Your task is to copy the stretch of lines in the records below that begins with the line containing "thumb tip: (163, 395)" and ends with the line containing "middle tip: (93, 513)", exactly as written, with nothing added.

^^^^^^^^

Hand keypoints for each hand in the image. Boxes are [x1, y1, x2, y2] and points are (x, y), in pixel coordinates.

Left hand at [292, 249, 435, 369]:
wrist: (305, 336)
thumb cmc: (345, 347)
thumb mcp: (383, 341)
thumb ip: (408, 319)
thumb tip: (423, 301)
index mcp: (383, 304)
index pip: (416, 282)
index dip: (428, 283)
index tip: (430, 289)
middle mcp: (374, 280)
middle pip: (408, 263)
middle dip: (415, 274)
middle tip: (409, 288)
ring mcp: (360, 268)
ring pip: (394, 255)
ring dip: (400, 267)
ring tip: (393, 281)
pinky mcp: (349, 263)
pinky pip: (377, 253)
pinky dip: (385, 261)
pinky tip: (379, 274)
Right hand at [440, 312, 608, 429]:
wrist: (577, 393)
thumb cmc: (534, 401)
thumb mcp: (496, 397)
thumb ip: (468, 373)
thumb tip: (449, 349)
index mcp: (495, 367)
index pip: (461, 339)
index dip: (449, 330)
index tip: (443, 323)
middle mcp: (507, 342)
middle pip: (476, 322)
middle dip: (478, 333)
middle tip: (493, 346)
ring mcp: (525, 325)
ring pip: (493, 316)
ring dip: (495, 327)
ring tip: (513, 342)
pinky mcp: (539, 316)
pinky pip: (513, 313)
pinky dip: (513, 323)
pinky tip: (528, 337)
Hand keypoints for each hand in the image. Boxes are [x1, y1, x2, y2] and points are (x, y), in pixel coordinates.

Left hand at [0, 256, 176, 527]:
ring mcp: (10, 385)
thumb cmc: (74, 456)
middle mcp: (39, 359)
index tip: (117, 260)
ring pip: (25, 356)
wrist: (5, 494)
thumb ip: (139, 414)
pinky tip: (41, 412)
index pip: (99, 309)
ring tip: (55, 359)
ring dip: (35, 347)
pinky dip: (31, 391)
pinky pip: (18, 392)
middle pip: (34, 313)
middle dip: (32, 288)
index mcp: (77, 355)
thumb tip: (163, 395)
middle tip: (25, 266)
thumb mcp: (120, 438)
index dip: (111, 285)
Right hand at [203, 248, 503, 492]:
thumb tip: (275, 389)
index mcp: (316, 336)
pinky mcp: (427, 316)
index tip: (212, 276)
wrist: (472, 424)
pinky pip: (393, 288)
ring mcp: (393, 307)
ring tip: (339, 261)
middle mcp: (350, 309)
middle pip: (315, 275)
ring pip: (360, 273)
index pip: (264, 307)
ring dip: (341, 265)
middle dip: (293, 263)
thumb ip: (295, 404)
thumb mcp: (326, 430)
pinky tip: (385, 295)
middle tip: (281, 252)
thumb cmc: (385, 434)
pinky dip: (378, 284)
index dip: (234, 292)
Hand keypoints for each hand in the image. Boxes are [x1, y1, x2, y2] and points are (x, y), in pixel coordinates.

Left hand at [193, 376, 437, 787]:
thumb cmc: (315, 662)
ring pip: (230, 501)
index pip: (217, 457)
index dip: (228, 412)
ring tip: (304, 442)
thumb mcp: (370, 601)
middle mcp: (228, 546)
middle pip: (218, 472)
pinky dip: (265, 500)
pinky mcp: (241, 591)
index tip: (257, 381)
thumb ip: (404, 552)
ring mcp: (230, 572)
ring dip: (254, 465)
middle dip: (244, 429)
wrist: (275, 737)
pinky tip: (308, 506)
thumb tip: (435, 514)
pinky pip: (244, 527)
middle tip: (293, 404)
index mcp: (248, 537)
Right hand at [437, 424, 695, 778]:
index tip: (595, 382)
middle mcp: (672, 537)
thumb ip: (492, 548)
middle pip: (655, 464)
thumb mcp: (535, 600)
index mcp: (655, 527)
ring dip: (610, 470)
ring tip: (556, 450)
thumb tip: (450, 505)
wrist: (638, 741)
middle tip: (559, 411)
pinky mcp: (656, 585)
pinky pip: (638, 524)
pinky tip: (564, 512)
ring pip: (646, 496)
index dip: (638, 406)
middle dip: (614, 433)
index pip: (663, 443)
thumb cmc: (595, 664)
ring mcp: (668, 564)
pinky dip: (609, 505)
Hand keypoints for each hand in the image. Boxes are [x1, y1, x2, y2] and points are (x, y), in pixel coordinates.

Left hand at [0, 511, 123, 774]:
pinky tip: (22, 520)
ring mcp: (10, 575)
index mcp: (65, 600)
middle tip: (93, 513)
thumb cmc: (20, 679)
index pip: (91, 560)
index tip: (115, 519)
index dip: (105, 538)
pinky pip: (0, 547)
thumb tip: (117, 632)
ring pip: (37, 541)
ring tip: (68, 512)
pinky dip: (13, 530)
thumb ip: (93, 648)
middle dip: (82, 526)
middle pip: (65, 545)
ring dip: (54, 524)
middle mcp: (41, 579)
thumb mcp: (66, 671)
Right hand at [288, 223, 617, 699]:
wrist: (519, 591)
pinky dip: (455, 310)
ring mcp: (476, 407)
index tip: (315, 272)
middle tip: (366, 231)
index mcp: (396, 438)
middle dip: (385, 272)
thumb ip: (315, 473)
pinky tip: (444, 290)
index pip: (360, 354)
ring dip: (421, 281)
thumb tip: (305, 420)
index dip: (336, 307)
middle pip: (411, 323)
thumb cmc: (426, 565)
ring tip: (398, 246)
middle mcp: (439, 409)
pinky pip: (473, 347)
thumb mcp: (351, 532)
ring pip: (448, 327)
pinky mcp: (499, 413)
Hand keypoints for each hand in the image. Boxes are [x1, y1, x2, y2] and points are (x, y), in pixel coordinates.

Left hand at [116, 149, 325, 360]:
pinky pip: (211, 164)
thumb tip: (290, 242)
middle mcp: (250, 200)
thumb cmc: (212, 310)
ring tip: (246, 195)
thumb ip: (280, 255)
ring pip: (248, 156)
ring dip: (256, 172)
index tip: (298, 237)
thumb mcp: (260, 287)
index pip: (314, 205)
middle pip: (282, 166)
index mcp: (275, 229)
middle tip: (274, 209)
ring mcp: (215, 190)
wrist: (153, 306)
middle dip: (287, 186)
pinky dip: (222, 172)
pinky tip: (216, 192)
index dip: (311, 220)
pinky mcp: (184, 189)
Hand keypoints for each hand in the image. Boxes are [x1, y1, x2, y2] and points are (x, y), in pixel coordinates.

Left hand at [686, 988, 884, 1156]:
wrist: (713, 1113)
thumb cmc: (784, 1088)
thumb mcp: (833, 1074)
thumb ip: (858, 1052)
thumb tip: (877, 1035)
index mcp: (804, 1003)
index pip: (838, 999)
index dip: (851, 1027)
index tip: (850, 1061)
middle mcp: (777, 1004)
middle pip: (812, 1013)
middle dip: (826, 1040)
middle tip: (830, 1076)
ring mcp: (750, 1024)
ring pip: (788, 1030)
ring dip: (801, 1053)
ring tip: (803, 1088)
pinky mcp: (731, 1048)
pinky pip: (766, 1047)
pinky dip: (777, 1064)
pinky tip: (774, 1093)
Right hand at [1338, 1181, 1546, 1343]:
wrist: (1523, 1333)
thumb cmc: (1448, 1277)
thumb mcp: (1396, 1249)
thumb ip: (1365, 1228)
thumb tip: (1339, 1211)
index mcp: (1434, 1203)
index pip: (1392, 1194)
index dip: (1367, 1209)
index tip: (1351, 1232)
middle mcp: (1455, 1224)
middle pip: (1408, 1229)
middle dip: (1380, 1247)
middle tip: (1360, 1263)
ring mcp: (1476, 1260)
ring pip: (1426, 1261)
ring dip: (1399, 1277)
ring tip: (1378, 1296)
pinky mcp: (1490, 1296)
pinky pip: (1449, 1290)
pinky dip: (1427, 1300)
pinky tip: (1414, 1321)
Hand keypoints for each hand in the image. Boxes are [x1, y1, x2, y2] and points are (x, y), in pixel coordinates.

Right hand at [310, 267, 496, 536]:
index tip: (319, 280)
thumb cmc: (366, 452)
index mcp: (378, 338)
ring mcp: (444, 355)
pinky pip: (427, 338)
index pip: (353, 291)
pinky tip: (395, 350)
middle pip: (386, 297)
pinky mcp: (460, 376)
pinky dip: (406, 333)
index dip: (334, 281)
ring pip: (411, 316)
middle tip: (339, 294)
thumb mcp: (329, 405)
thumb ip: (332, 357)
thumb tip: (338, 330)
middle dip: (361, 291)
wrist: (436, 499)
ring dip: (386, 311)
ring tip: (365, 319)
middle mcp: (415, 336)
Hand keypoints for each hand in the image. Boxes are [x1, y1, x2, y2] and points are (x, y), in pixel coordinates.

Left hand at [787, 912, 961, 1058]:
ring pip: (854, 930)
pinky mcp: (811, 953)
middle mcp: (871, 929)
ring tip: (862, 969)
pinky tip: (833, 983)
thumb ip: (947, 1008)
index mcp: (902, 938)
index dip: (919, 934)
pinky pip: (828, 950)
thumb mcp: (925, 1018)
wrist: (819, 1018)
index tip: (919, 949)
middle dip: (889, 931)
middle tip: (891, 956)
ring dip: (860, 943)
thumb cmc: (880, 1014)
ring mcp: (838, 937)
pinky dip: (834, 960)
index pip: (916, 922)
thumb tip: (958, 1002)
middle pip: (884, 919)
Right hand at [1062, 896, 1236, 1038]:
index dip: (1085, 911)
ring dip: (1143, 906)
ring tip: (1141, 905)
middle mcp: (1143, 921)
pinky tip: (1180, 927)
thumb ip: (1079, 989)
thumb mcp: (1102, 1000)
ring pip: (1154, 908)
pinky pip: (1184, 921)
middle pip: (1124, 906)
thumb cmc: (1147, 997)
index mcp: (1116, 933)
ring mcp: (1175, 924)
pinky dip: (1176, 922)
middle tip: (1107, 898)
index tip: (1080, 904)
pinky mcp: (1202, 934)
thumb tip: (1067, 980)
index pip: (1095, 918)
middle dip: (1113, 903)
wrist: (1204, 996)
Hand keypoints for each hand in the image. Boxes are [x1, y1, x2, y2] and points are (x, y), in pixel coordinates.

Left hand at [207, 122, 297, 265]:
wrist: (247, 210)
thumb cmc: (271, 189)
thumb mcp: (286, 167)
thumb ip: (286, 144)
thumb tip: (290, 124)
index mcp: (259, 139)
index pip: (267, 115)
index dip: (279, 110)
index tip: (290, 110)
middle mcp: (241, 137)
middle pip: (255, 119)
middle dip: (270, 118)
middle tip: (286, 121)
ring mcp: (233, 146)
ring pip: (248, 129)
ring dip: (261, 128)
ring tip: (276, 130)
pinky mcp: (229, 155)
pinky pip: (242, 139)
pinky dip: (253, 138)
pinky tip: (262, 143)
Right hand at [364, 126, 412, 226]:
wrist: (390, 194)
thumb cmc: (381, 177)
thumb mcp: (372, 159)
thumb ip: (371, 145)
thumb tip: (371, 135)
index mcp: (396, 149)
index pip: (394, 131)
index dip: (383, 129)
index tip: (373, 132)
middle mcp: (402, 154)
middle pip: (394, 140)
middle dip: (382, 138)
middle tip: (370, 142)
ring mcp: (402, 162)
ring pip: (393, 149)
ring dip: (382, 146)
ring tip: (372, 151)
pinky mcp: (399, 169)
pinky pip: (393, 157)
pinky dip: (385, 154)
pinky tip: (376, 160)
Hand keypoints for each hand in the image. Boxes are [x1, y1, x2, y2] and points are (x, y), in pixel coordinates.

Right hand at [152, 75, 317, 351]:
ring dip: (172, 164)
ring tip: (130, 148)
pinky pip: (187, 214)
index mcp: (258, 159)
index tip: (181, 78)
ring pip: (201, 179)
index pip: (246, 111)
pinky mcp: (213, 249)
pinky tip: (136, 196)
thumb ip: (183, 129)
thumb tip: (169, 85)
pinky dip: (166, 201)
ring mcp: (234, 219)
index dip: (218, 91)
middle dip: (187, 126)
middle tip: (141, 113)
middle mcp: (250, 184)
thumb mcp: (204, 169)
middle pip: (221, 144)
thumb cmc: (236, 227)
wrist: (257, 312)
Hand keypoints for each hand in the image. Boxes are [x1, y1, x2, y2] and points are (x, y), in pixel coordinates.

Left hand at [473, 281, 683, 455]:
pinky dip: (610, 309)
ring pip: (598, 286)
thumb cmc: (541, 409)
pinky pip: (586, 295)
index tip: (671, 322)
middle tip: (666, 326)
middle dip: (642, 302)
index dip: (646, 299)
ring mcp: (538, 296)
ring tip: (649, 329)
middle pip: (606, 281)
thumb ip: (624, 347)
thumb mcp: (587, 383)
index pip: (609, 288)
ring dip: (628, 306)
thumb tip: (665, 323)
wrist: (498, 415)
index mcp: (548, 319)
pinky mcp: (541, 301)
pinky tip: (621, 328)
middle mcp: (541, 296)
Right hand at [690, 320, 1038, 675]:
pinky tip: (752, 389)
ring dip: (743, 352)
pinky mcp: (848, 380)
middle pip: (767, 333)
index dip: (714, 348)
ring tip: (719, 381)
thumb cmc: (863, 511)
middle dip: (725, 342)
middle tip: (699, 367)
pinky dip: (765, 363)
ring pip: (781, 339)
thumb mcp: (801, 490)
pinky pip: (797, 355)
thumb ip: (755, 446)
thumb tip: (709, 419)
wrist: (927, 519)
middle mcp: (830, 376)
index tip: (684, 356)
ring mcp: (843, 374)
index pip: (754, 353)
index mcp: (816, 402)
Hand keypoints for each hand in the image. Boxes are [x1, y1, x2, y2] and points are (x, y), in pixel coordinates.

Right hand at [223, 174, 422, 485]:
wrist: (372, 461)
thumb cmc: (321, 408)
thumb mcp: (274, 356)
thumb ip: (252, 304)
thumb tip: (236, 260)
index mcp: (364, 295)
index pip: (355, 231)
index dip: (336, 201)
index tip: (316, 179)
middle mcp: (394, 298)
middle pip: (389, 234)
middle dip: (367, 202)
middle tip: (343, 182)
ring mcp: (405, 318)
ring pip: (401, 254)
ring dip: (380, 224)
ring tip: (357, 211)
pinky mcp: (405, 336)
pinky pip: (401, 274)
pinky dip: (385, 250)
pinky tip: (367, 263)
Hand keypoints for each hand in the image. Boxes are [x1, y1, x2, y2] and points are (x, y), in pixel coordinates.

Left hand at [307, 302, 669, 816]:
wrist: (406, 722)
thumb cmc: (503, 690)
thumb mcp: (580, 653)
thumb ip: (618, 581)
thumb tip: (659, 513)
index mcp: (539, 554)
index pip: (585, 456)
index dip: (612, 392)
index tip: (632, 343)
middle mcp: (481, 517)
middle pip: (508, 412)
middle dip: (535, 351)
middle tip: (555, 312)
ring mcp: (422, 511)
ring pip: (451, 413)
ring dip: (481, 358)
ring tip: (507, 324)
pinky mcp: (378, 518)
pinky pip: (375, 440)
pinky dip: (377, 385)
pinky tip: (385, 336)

^^^^^^^^

▸ **Solved problem**
thumb tip: (163, 395)
middle tip: (25, 266)
thumb mcp: (120, 438)
index dip: (111, 285)
Right hand at [203, 248, 503, 492]:
thumb tip: (275, 389)
index mcp: (316, 336)
pinky mcp: (427, 316)
index tip: (212, 276)
wrist: (472, 424)
pinky pip: (393, 288)
ring mcp: (393, 307)
ring tip: (339, 261)
middle mcp: (350, 309)
middle pip: (315, 275)
ring pip: (360, 273)
index pip: (264, 307)
ring dip: (341, 265)
middle dip: (293, 263)
thumb ip: (295, 404)
thumb mcp: (326, 430)
pinky tip: (385, 295)
middle tip: (281, 252)
thumb cmc: (385, 434)
pinky dip: (378, 284)
index dip: (234, 292)
Hand keypoints for each hand in the image. Boxes are [x1, y1, x2, y2] and points are (x, y), in pixel coordinates.

Left hand at [193, 376, 437, 787]:
thumb cmc: (315, 662)
ring pip: (230, 501)
index pip: (217, 457)
index dip: (228, 412)
ring tip: (304, 442)
thumb mcp: (370, 601)
middle mcp: (228, 546)
middle pip: (218, 472)
pinky dip: (265, 500)
pinky mcp: (241, 591)
index tip: (257, 381)
thumb ip: (404, 552)
ring mcp: (230, 572)
ring dip: (254, 465)
middle dip: (244, 429)
wrist: (275, 737)
pinky tip: (308, 506)
thumb tip: (435, 514)
pinky pip: (244, 527)
middle tip: (293, 404)
index mcp: (248, 537)
Right hand at [437, 424, 695, 778]:
index tip: (595, 382)
middle mcp: (672, 537)
thumb ip: (492, 548)
middle pip: (655, 464)
thumb mcp: (535, 600)
index mcp: (655, 527)
ring dip: (610, 470)
ring tip: (556, 450)
thumb tip: (450, 505)
wrist: (638, 741)
middle tip: (559, 411)
pinky mcp: (656, 585)
pinky pip: (638, 524)
pinky tip: (564, 512)
ring pip: (646, 496)
index dip: (638, 406)
middle dip: (614, 433)
index pip: (663, 443)
thumb cmc: (595, 664)
ring mcp: (668, 564)
pinky dip: (609, 505)
Hand keypoints for each hand in the image. Boxes are [x1, y1, x2, y2] and points are (x, y), in pixel coordinates.

Left hand at [0, 511, 123, 774]:
pinky tip: (22, 520)
ring mcp: (10, 575)
index mcp: (65, 600)
middle tip: (93, 513)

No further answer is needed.